Shared services
You don't have to sell Jack Cooper on the concept of shared services. Since 1997, productivity cost savings from Bristol-Myers Squibb Co.'s Global Business Services (GBS) unit have yielded the New York-based firm a cool $1.5 billion per year. The cost savings will be reinvested in areas like sales staffing and research "that will increase our competitive strengths," says Cooper, CIO at the $20 billion pharmaceutical company.
In 1995, a Bristol-Myers task force determined that the company could easily cut costs and improve productivity in two key areas: financial-transaction processing and manufacturing. The idea was to consolidate similar functions in each of these two areas across all of Bristol-Myers' global business units. "We didn't need 85 worldwide locations processing invoices," Cooper says.
A two-year re-engineering effort resulted in an integrated SAP-based enterprise resource planning network run by Bristol-Myers' Princeton, N.J.-based GBS group. The system handles everything from order entry to production sourcing.
"We formed an IT shared services [unit] to support GBS," says Cooper. "We wouldn't have the economies of scale or control of funds if we didn't have one instant service run by one IT group. Now, Wal-Mart gets one invoice showing all of our brands."
Both GBS and the IT shared services unit allocate their operating costs back to the business units. Specific criteria set by business units measure how each group performs.
"For IT, it's on-time delivery within budget and the business unit's satisfaction rating," Cooper says.
Sharing the Load
Bristol-Myers isn't alone. Nearly half of the Fortune 500 have set up shared services organizations, primarily to support financial transactions, followed by human resources and IT activities, according to Martin Hammer, a partner at PricewaterhouseCoopers in New York. The approach has been successful, he says, noting that "some companies have achieved 30% cost savings gains."
Hammer adds, however, that a company should generate at least $500 million in revenue "to benefit from the economies of scale shared services can provide."
Technology enables just about every type of shared service. However, IT isn't always part of an organization's mix of shared services.
For example, Darcy Volk, director of Blue Bell, Pa.-based Unisys Corp.'s shared services group in Bismarck, N.D., which handles accounts payable, travel reimbursements and sales commissions, must go through the company's central IT department to ssubmit suggested changes to Unisys' three cash disbursement systems. The IT department's advisory board then prioritizes the requests.
IT shared services typically fall into two camps: transactional, such as data center operations, network services, help desk and maintenance; and professional services, such as application development and telecommunications.
The IT group at Rogers Shared Services handles all desktops, networks and call center support for its parent company, Toronto-based Rogers Communications Inc., Canada's largest cable and wireless company.
Ronan McGrath, Rogers Shared Services' president, says the group spent two years streamlining its IT infrastructure, implementing Microsoft desktops, Oracle databases, Cisco internetworking and EMC storage. Since Rogers' operating companies are experts on their own core businesses, McGrath says, "we decided that they could do applications development better than us."

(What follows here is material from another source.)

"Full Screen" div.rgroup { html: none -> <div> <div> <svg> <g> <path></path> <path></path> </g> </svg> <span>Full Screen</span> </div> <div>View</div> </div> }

Like any shared service, IT has to create a set of standards to work by. These may include operating principles agreed upon by the shared services' governance board and CIO, choices of service offerings and prices, negotiable service-level agreements (SLA) for specific services, a benchmarking procedure to determine if a task should be outsourced or an internal billing procedure to cover fully loaded costs.

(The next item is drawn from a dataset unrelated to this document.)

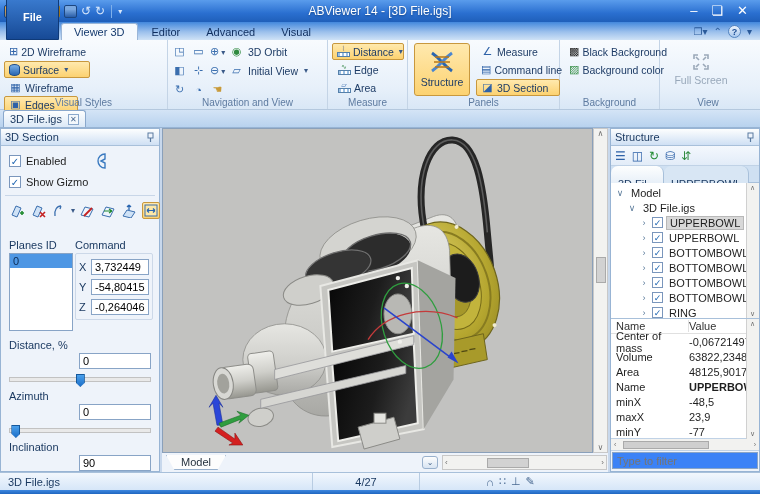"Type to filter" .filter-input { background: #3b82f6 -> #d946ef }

For example, Williams Communications Group Inc.'s IT shared services group in Tulsa, Okla., is evaluating several SLA tiers for back-end system maintenance.
Andy Dail, an IT supervisor at Williams, says a platinum tier requires a response to a system request within an hour and would carry a higher charge than a gold tier, for example, which would receive a same-day response.
Freedom of Choice
Barbara Quinn, a partner at Cail Consulting Group Inc. in Victoria, British Columbia, says there's no single, preferred model for an IT shared services unit. The basic model, known as a "community of interest," consists of specific, centralized transactional services that business units must use, such as accounts payable or legal services.
They can also negotiate changes to have their services customized. "If the European business units want their payables in euros, they'll be charged a margin for the upgrade," says Cooper.
Another approach is to use a marketplace model. It consists of professional services that business units aren't required to use but can consider and benchmark against third-party services. To be successful with this model, says Quinn, IT shared services must concentrate on improving service quality and allow line management to enforce corporate software and hardware standards.
In the advanced marketplace model, the IT shared services unit becomes its own company. Originally established as an IT organization to support the five divisions of Netherlands-based Royal Dutch/Shell Group, Houston-based Shell Services International became an independent shared services firm in 1998, marketing its services to other oil and gas companies.
Cooper adds that he believes the goal of a shared services organization must extend beyond achieving cost savings and streamlining operations.
"It must align itself with the business units and work like hell to identify and produce the services they need," he says.